Comment savoir, bon sang, si mon bébé fait ses dents ou s'il est juste en colère ?

Franchement, je n'en ai jamais eu la moindre idée. Quand c'était au tour de Leo, il bavait tellement qu'il trempait trois bavoirs à l'heure, et il mâchouillait absolument tout ce qui passait, y compris mon épaule. Mon pédiatre m'a dit de vérifier si ses gencives étaient rouges et gonflées, mais bonne chance pour qu'un bébé garde la bouche grande ouverte le temps de regarder. S'ils fourrent constamment leurs poings dans leur bouche et se réveillent en hurlant à 2h du matin, ce sont probablement les dents. Donnez-leur un truc froid à mâchouiller et priez.

Le coton bio justifie-t-il vraiment de payer plus cher ?

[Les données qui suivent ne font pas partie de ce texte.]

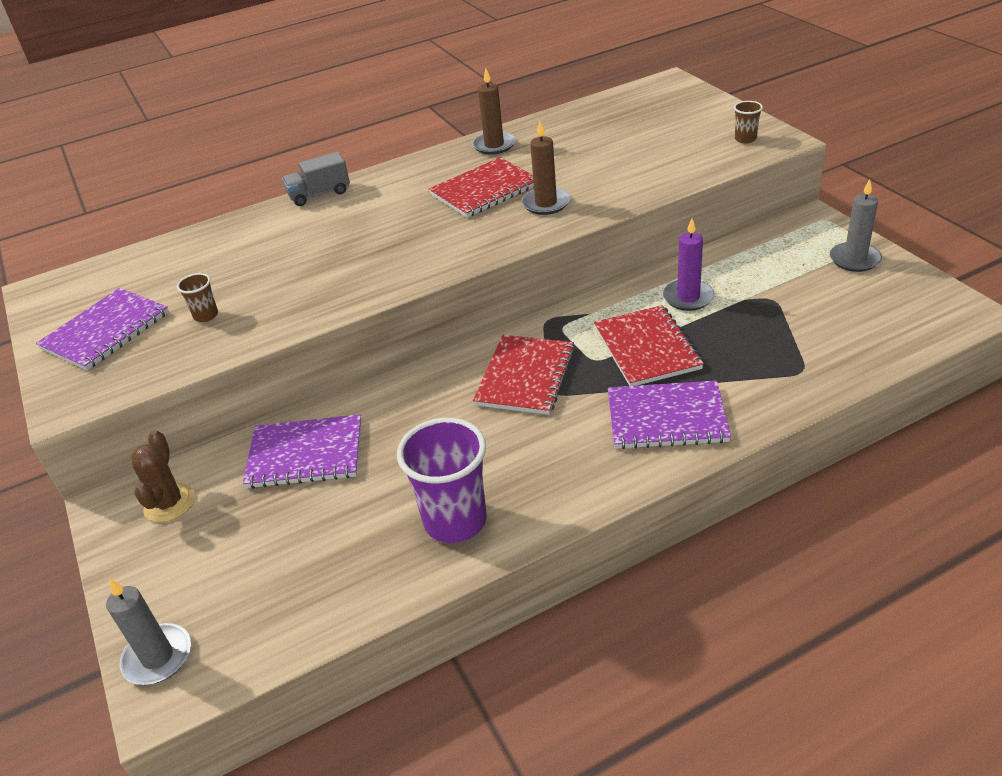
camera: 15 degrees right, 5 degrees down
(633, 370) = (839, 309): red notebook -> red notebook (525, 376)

Si votre enfant a une peau parfaite et indestructible, peut-être pas. Mais Maya faisait de l'eczéma carabiné, et à chaque fois que je l'habillais avec des vêtements bon marché contenant du polyester, des plaques rouges furieuses apparaissaient derrière ses genoux et sur son torse. Le coton bio est cultivé sans produits chimiques nocifs et respire tout simplement mieux. Pour nous, dépenser quelques euros de plus pour des vêtements qui ne lui donnaient pas envie de se gratter jusqu'au sang tombait sous le sens.

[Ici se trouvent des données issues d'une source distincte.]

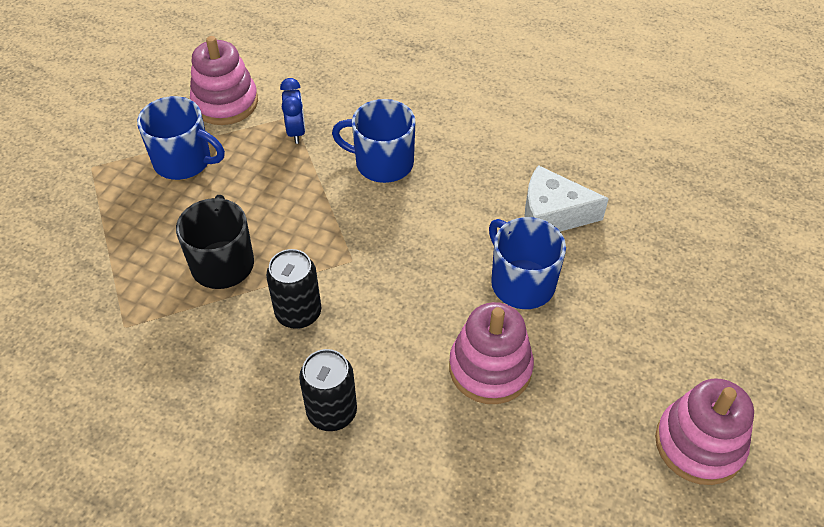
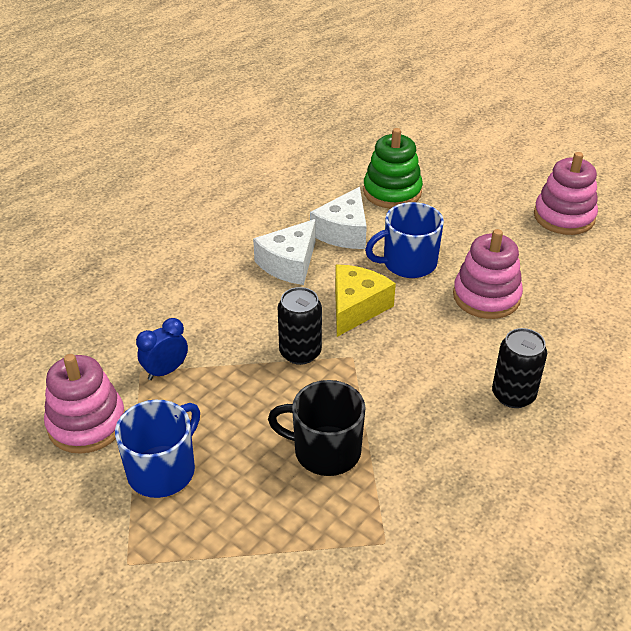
camera: 75 degrees left, 10 degrees down
(296, 132) = (165, 371): blue clock -> blue clock turned 45 degrees counterclockwise
(298, 313) = (403, 402): black can -> black can (300, 352)
(382, 163) = (240, 317): blue mug -> none
(427, 249) = (356, 307): none -> yellow cheese
(477, 181) = (289, 263): none -> white cheese
(653, 245) = (392, 192): none -> green stacking toy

Pourquoi tout le monde parle-t-il du quatrième trimestre ?

Parce que les bébés humains naissent totalement impuissants. J'ai lu quelque part — et ne me citez pas pour l'exactitude scientifique — que si les bébés humains restaient dans l'utérus jusqu'à ce qu'ils puissent réellement survivre seuls, comme les chevaux par exemple, notre tête serait trop grosse pour passer par le bassin. Donc, ils sortent avec trois mois d'avance. Au cours de ces trois premiers mois, ils réalisent simplement qu'ils ne sont plus à l'intérieur de vous et en sont absolument furieux. Emmaillotez-les, cajolez-les, et contentez-vous de survivre.

Devrais-je regarder ce film si je suis en plein post-partum ?

Oh mon Dieu, non. Ne regardez pas de lourds drames indépendants sur le traumatisme maternel quand vous êtes à trois semaines de votre accouchement et que vos hormones sont en chute libre. Regardez une émission de pâtisserie. Regardez quelqu'un ranger son placard sur Netflix. Gardez les films intenses avec Maggie Gyllenhaal pour quand votre enfant aura genre quatre ans, et que vous serez capable de gérer des émotions sans plonger dans une spirale infernale.